36. A bill stacking cash box as recited in claim 35 wherein the roller further includes
at least one high coefficient of friction surface that constitutes a rolling surface
that engages the bill while the bill is being rolled out.
37. A bill stacking cash box as recited in claim 35 wherein the stack roller further includes
a second pinion and the drive train further includes:
a second rack arranged to engage the second pinion, the first and second pinions being
positioned on opposite ends of the stack roller such that the stack roller is supported
on both ends;
a drive shaft that extends outside of the housing for engaging an external driver
and;
a drive belt that extends between the drive shaft and the stack roller for driving
the stack roller; and
38. A bill stacking cash box as recited in claim 34 further comprising:
a second belt that loops over the stack roller and is rolled out across the top surface
of the newly received bill in the same manner as the first described belt, wherein
the stacking plate has a longitudinal centerline and the first and second belts are
located on opposite sides of the longitudinal centerline of the stacking plate;
a spring loaded reel positioned within the housing for spooling the belt.
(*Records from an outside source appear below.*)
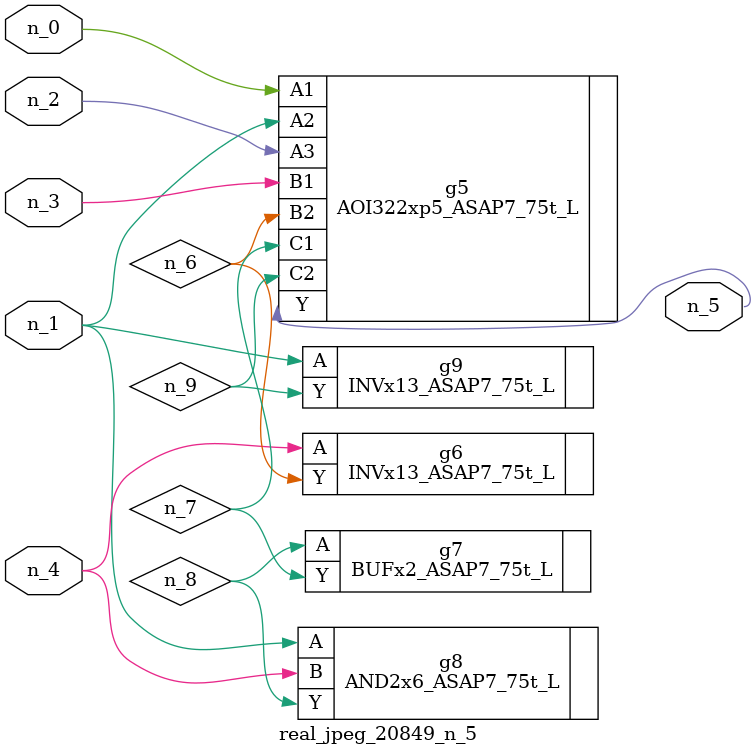
<source format=v>
module real_jpeg_20849_n_5 (n_4, n_0, n_1, n_2, n_3, n_5);

input n_4;
input n_0;
input n_1;
input n_2;
input n_3;

output n_5;

wire n_8;
wire n_6;
wire n_7;
wire n_9;

AOI322xp5_ASAP7_75t_L g5 ( 
.A1(n_0),
.A2(n_1),
.A3(n_2),
.B1(n_3),
.B2(n_6),
.C1(n_7),
.C2(n_9),
.Y(n_5)
);

AND2x6_ASAP7_75t_L g8 ( 
.A(n_1),
.B(n_4),
.Y(n_8)
);

INVx13_ASAP7_75t_L g9 ( 
.A(n_1),
.Y(n_9)
);

INVx13_ASAP7_75t_L g6 ( 
.A(n_4),
.Y(n_6)
);

BUFx2_ASAP7_75t_L g7 ( 
.A(n_8),
.Y(n_7)
);


endmodule
</source>
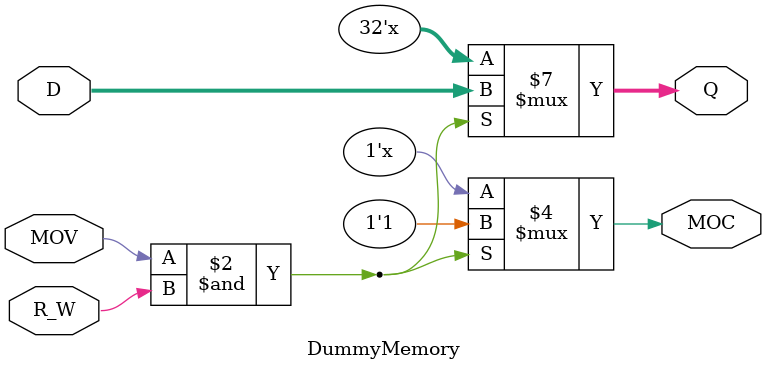
<source format=v>
`include "ControlUnit.v"
`include "RegisterFile.v"
`include "ALU.v"
`include "ram256x8.v"
`include "FlagRegister.v"

module CPU(
	//input 		[31:0] 	instructionReg,
	input				debugCU, debugALU, debugRF, debugRAM
	);
	
	wire FR_ld, RF_ld, IR_ld, MAR_ld, MDR_ld, R_W, MOV;
    wire [1:0] MA;
    wire [1:0] MB;
    wire [1:0] MC;
	wire MD, ME;
    wire [4:0] OP;
	wire [1:0] DT;
	wire [31:0] IR;
	wire MOC, COND;
    reg clk, clr;
	reg [3:0] cuC;
	
	ControlUnit CU(FR_ld, RF_ld, IR_ld, MAR_ld, MDR_ld, R_W, MOV, 
		MA, MB, MC, MD, ME, OP, DT, IR, MOC, COND, clk, clr,
		debugCU);
		
	wire cFlag, zFlag, nFlag, vFlag;
	wire [31:0] aluA;
	reg [31:0] aluB;
	reg carryIn;
	wire [31:0] aluOut;
	reg [4:0] aluOP;
	
	ALU alu(aluA, aluB, aluOP, carryIn, aluOut, cFlag, zFlag, nFlag, vFlag, debugALU);
	
	wire [31:0] PA, PB;
	reg [3:0] A, C;
//									PC         B
	regFile registerFile(aluA, PB, aluOut, A, IR[3:0], C, RF_ld, clk, debugRF);
	
	wire 	[31:0] 	ramIn;
	wire 	[7:0] 	address;
	wire 	[31:0] 	ramOut;

	ram256x8 ram(ramOut, MOC, R_W, address, ramIn, MOV, DT, debugRAM);
	//DummyMemory dMem(ramOut, MOC, instructionReg, MOV, R_W);

	MAR mar(address, aluOut, MAR_ld);
	
	reg [31:0] MEout;
	MDR mdr(ramIn, MEout, MDR_ld);
	
	InstructionReg instReg(IR, ramOut, IR_ld);
	
	reg [3:0] flags;
	FlagRegister flagReg({cFlag, zFlag, nFlag, vFlag}, flags, FR_ld, clk);
	
	ConditionTester condTester(COND, flags[3], flags[2], flags [1], flags[0], IR[31:28]);
	
	//Modeling All Muxes in Datapath
	always @ (clk) begin
		case(MA)
			2'b00:	A <= IR[19:16];
			2'b01:	A <= IR[15:12]; 
			2'b10:	A <= 4'b1111; 
			2'b11:	A <= 4'b0000;
			default: A <= IR[19:16];
		endcase
		case(MB)
			2'b00:	aluB <= PB;
			2'b01:	aluB <= IR[7:0]; // Shifter
			2'b10:	aluB <= ramIn; // RAM
			2'b11:	aluB <= 32'b0;
			default: aluB <= PB;
		endcase
		case(MC)
			2'b00:	C <= IR[15:12];
			2'b01:	C <= 4'b1111;
			2'b10:	C <= IR[19:16];
			2'b11:	C <= cuC;
			default: C <= IR[15:12];
		endcase
		case(MD)
			1'b0:	aluOP <= IR[24:21];
			1'b1:	aluOP <= OP;
			default: aluOP <= IR[24:21];
		endcase
		case(ME)
			1'b0:	MEout <= ramOut;
			1'b1:	MEout <= aluOut;
			default: MEout <= ramOut;
		endcase
	end

endmodule

module MAR(
	output reg	[7:0]	Q,
	input 		[31:0]	D,
	input				MAR_ld);
	
	always @ (D, MAR_ld) begin
		if(MAR_ld)
			Q <= D[7:0];
	end
	
endmodule

module MDR(
	output reg	[31:0]	Q,
	input 		[31:0]	D,
	input				MDR_ld);
	
	always @ (D, MDR_ld) begin
		if(MDR_ld)
			Q <= D;
	end
	
endmodule

module InstructionReg(
	output reg	[31:0]	Q,
	input 		[31:0]	D,
	input				IR_ld);
	
	always @ (D, IR_ld) begin
		if(IR_ld)
			Q <= D;
	end
	
endmodule

module DummyMemory(
	output reg	[31:0]	Q,
	output reg			MOC,
	input 		[31:0]	D,
	input				MOV, R_W);
	
	always @ (D, MOV) begin
		if(MOV & R_W) begin
			Q <= D;
			MOC =1;
		end
	end
	
endmodule
	

</source>
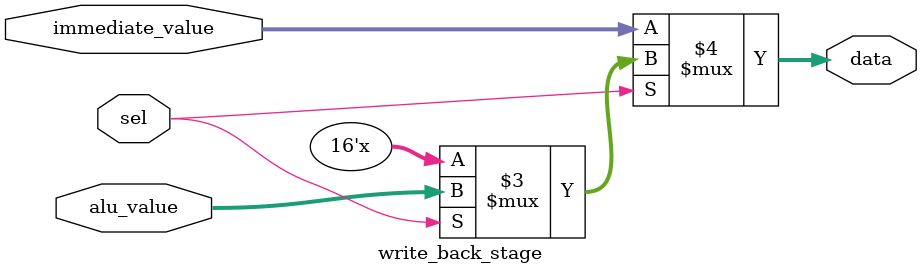
<source format=v>
module write_back_stage (
    immediate_value,
    alu_value,
    sel,
    data
);

    input sel;
    input [15:0] immediate_value, alu_value;
    output  [15:0] data;

    assign data = (sel == 0)? immediate_value:
    (sel == 1)? alu_value: 16'bz;

endmodule
</source>
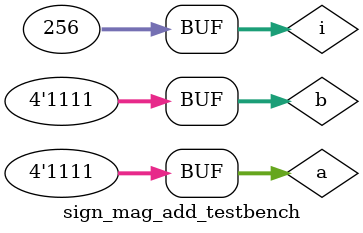
<source format=sv>
 
module sign_mag_add
   #(parameter N=4)
   (
    input  logic [N-1:0] a, b,
    output logic [N-1:0] sum
   );

   // signal declaration
   logic [N-2:0]  mag_a, mag_b, mag_sum, max, min;
   logic sign_a, sign_b, sign_sum;

   //body
   always_comb
   begin
      // separate magnitude and sign
      mag_a = a[N-2:0];
      mag_b = b[N-2:0];
      sign_a = a[N-1];
      sign_b = b[N-1];
      // sort according to magnitude
      if (mag_a > mag_b)
         begin
            max = mag_a;
            min = mag_b;
            sign_sum = sign_a;
         end
      else
         begin
            max = mag_b;
            min = mag_a;
            sign_sum = sign_b;
         end
      // add/sub magnitude
      if (sign_a==sign_b)
         mag_sum = max + min;
      else
         mag_sum = max - min;
      // form output
      sum = {sign_sum, mag_sum};
   end
endmodule


module sign_mag_add_testbench();
	
		logic [3:0] a,b,sum;

		sign_mag_add dut (a,b,sum);
		integer i;
		initial begin
		
			for(i=0; i<2**8; i++) begin
				{a,b} = i; #10;
			end	
		
		end
		/*
		initial begin		
		
		a = 4'b0000; b = 4'b0100; #10;
		a = 4'b0001; b = 4'b0111; #10;
		a = 4'b0001; b = 4'b1000; #10;
		a = 4'b0001; b = 4'b1001; #10;
		a = 4'b0011; b = 4'b1111; #10;
		a = 4'b1000; b = 4'b0000; #10;
		a = 4'b1000; b = 4'b0110; #10;
		a = 4'b1000; b = 4'b1000; #10;
		a = 4'b1001; b = 4'b0011; #10;
		a = 4'b1110; b = 4'b0010; #10;
		a = 4'b1110; b = 4'b0110; #10;
		a = 4'b1110; b = 4'b1111; #10;
			
		$stop;
		
		end 
		*/
endmodule

</source>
39. A bill stacking cash box as recited in claim 34 wherein the belt is a timing belt
and the stack roller includes a gear that meshes with the timing belt for insuring
that the stack roller does not slip substantially as it passes back and forth across
the bill stack.
40. A bill stacking cash box as recited in claim 34 further comprising a pair of facing
intake rollers positioned adjacent the bill inlet for guiding the newly received bill
towards the stack roller, wherein:
the intake rollers are positioned to help prevent a stacked bill from being retrieved
through the bill inlet;
other than the door and the bill inlet the cash box does not have any external openings
that are as large as the bill inlet or that permit sufficient access to the bill stack
to permit a bill to be taken from the bill stack.
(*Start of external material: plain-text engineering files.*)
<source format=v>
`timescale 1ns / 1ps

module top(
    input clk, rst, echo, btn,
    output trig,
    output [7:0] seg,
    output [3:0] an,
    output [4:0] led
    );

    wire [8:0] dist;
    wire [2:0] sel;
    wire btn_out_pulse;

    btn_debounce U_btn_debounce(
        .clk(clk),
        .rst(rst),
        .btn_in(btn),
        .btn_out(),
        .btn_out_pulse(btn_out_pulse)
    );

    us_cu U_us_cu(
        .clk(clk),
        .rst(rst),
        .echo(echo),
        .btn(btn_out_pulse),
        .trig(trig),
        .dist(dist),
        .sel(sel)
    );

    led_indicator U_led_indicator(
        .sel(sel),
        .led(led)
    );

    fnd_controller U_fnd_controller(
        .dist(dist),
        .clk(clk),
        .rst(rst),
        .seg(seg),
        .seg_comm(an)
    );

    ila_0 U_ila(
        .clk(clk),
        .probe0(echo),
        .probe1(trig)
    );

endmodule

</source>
41. A bill acceptor comprising:
a bill validator for validating bills introduced to the bill acceptor;
a bill stacking cash box as recited in claim 34; and
a feed mechanism for transporting bills accepted by the bill validator to the cash
box for storage; and
wherein the bill validator only gives credit for a validated bill after the bill has
been rolled onto the bill stack.
42. A bill stacking cash box as recited in claim 34 wherein gripper takes the form of
a cam mechanism that is pivotably coupled to the housing and moveable between a release
position that is free from the bill stack and permits the first end of the newly received
bill to be positioned on top of the stack and a hold position wherein the gripper
holds the first end of the newly received bill in place, wherein the stack roller
is arranged to toggle the gripper between the release and hold positions and the belt
holds the gripper in the hold position when the stack roller is in the extended position.
43. A method of stacking bills in a cash box comprising the steps of:
receiving a bill to be stacked and feeding a first end of the received bill to a stacking
location on top of a stacking surface if no bill stack previously exists or on top
of a bill stack supported by the stacking surface when the bill stack previously exists;
rolling the bill out on top of one of the bill stack or the stacking surface.
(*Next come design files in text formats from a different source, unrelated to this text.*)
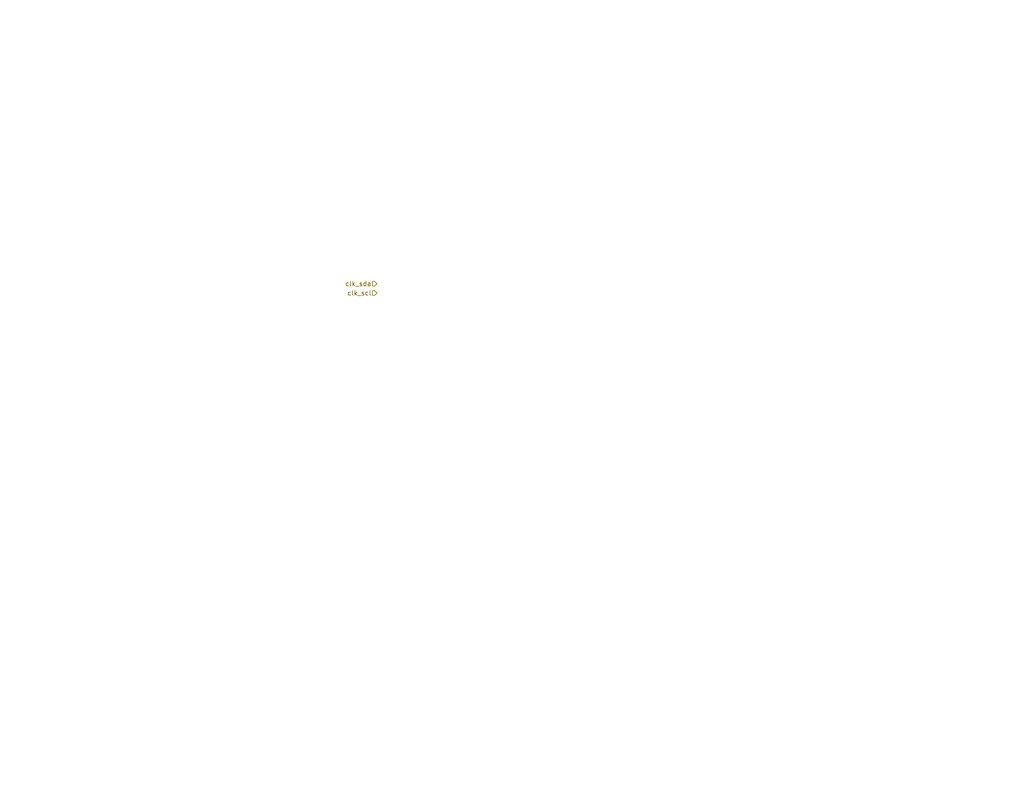
<source format=kicad_sch>
(kicad_sch (version 20230121) (generator eeschema)

  (uuid 39921c58-6b73-49e6-a3ef-aaca1b86761e)

  (paper "USLetter")

  


  (hierarchical_label "clk_scl" (shape input) (at 102.87 80.01 180) (fields_autoplaced)
    (effects (font (size 1.27 1.27)) (justify right))
    (uuid 04fa5063-c332-40b0-8679-59fade180bae)
  )
  (hierarchical_label "clk_sda" (shape input) (at 102.87 77.47 180) (fields_autoplaced)
    (effects (font (size 1.27 1.27)) (justify right))
    (uuid 887645db-d2a5-4ced-b373-b732e4bc226e)
  )
)

</source>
44. A method of stacking bills as recited in claim 43 further comprising the step of gripping
the first end of the received bill at the stacking location, wherein the bill is rolled
out while gripping the first end of the received bill.
45. A method of stacking bills as recited in claim 43 wherein the rolling step is accomplished
with a stack roller that translates longitudinally across the bill stack or stacking
surface.
46. A bill stacking cash box as recited in claim 34 wherein the positioning mechanism
includes a first spring that biases the stacking plate towards the roller plane and
a stack stabilizing mechanism that biases the top surface of the bill stack in a direction
opposite to the direction that the first spring biases the stacking plate to help
prevent the top surface of the bill stack from moving into the roller plane.